Running Llama on a Landline

One day a year, venture firms take a day off from meeting founders to instead tell their investors all about the work they do. These “annual general meetings” are important because they help inform whether shareholders want to continue investing in future funds. Here’s something you don’t want — the associate who’s been at the firm for two weeks answering questions about things he’s not quite up to speed on. If only venture firms had the equivalent of a call center’s “let me transfer you to a representative who can help you”. In order to prepare for this year’s annual meeting, I built just that — a landline phone investors can pick up and talk to an AI who knows everything worth sharing about our fund. Here’s the challenge, we can’t send private portfolio data to OpenAI or 11Labs, so this all needed to run locally. This project ended up being a very fun way to see how quickly you can stitch together local models that run surprisingly quickly. I drew a lot of inspiration from june, so definitely check that out! Alright, let’s get into it.

A voice chatbot fundamentally relies on three component models: speech-to-text, text-to-text (i.e. an LLM), and text-to-speech. This will get more complicated later on, but for now let’s focus on these three. We can make a class for each one:

Speech-to-text

We'll use the pipeline from the huggingface library which let's you implement local models with a simple API.

from transformers import pipeline

class STT:
    def __init__(self, model_name="openai/whisper-small"):
        self.model_name = model_name

        self.model = pipeline(
            "automatic-speech-recognition",
            chunk_length_s=12,
            device="cuda",
            model=self.model_name,
            token="...",
            trust_remote_code=True)

    def transcribe(self, audio):
        return self.model(audio)["text"].strip()

Text-to-text (LLM)

This is where we set up the interaction with the locally-running language model. Ollama makes this super easy. I'm running Nvidia's newest model Nemotron on our mac mini with 64GB of memory, but it's a bit too slow if you're running it just on a laptop.

from ollama import Client

class LLM:
    def __init__(self, model_name, system_prompt):

        self.messages = [] #List(Dict(str: str))

        self.model_name = model_name
        self.system_prompt = system_prompt
        self.model = Client()

    def generate(self, input):
        self.history.append({"role": "user", "content": input})

        role = None
        content = ""

        stream = self.model.chat(
            model=self.model_name,
            messages=self.messages,
            stream=True)

        for chunk in stream:
            token = chunk["message"]["content"]

            if role is None:
                role = chunk["message"]["role"]

            content += token

            yield token

        self.messages.append({"role": role, "content": content})
        return content

Text-to-speech

This is where we convert the text to speech. This is the only step which is not just slower when runinng locally, but also noticibly lower output quality. That said, for English it's suprisingly good. Python has a library called TTS so you don't have to do much to get this running.

from TTS.api import TTS as TTSAPI

class TTS:
    def __init__(self):
        self.model = TTSAPI()

        self.device = "cuda"

        self.model = TTSAPI("tts_models/multilingual/multi-dataset/xtts_v2").to(self.device)

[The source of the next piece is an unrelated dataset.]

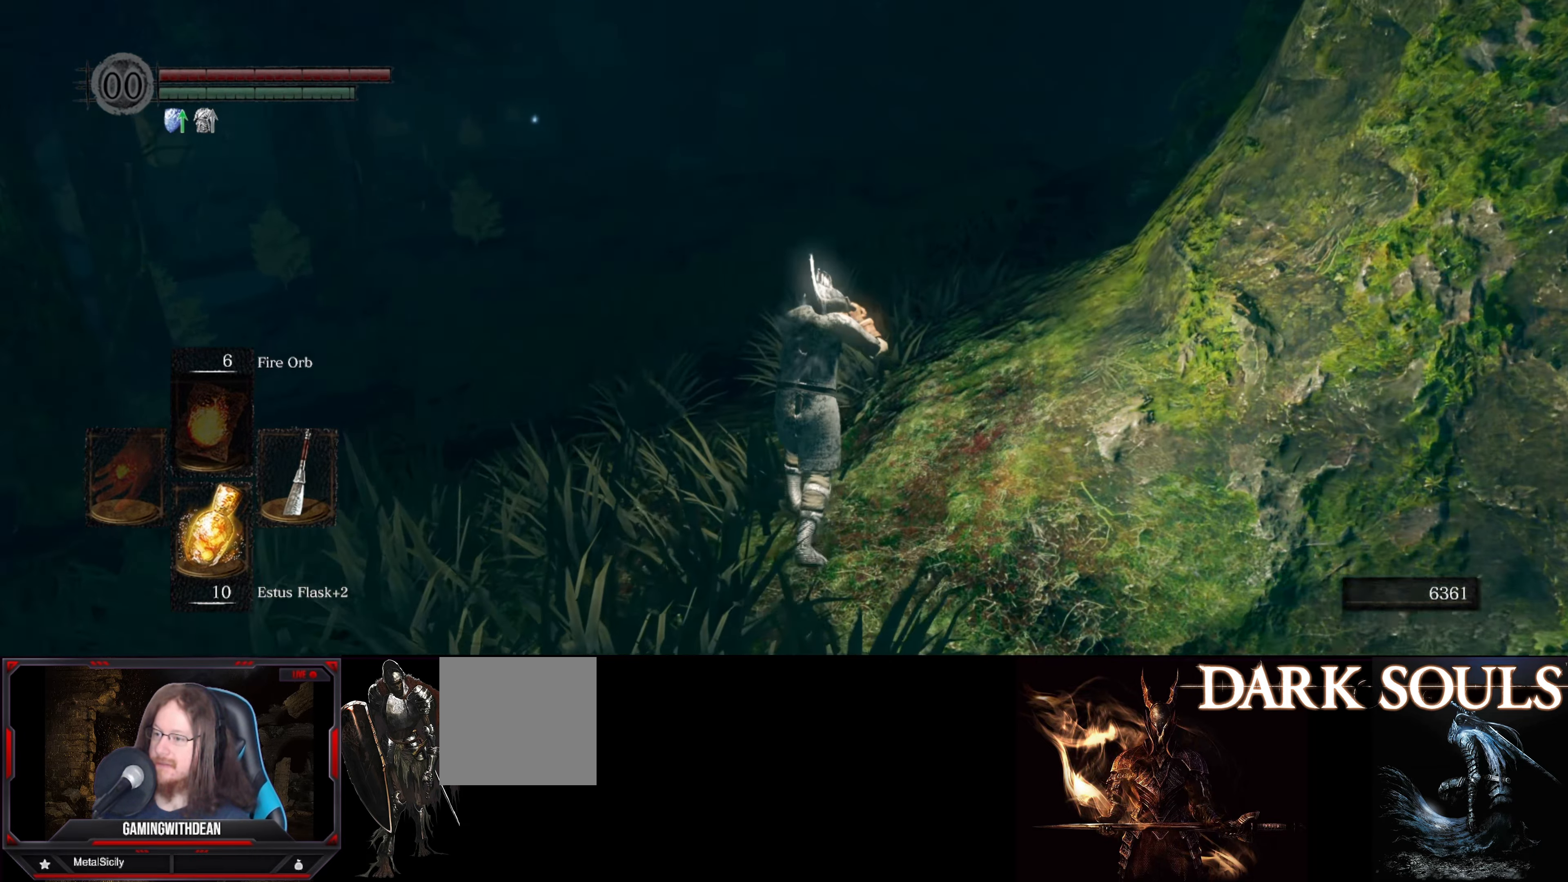
{"buttons": [], "left_stick": "up", "right_stick": "right", "events": [[384, "right_stick", "right"]]}
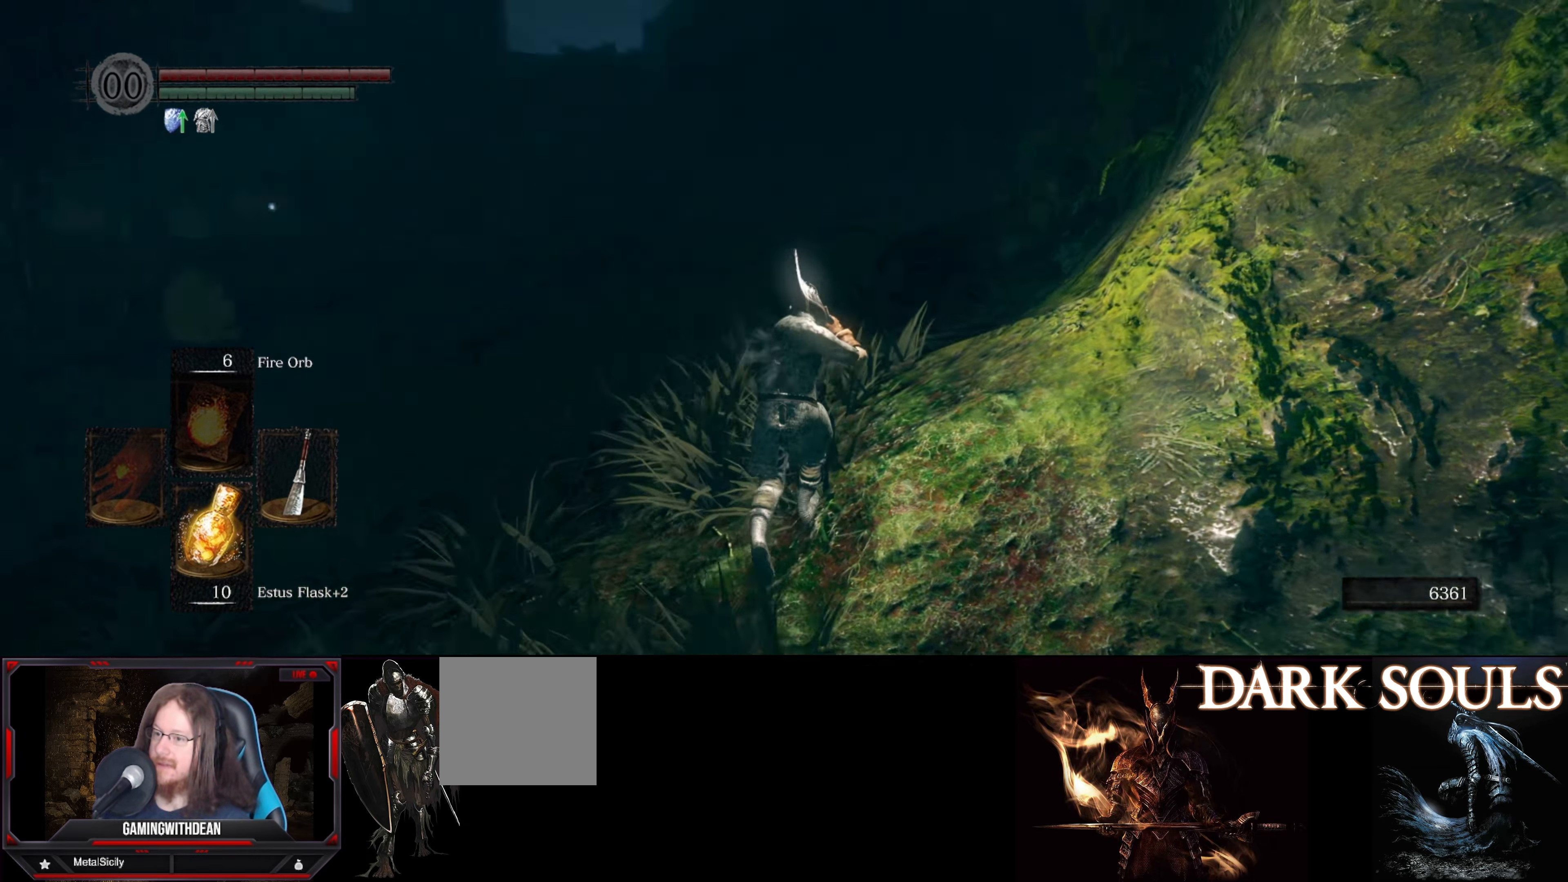
{"buttons": [], "left_stick": "up", "right_stick": "center", "events": [[134, "right_stick", "center"]]}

    def generate(self, text):
        return self.model.generate(text=text, split_sentences=False)

Audio

Here is where we hit our first speed bump. I had a chatbot that ran fine on my local machine, but then I realized I had no idea how to get it to run on an analogue phone. The first idea was to use bluetooth. The first approach was to use this device which is a bluetooth adapter that connects to an RJ11 input and then transmits audio over bluetooth to a phone. This worked, but it wasn't great. Landline phones are not just in "recording mode" at all times. When you pick up the phone, it's makes a dial tone, and you have to wait for a connection to actually start recording. This is getting outside the land of high level software, so I didn't know if I could jerry rig the phone to automatically go into recording mode. What I could do is send a bluetooth signal that might trick it into thinking it's on a call. After reading this awesome guide on bluetooth programming I came to the conclusion that this was possible (yay) but not with a version of python that let me use all the other helpful ML libraries. So I decided to ignore the problem, and just focus on building somethign that kind of worked.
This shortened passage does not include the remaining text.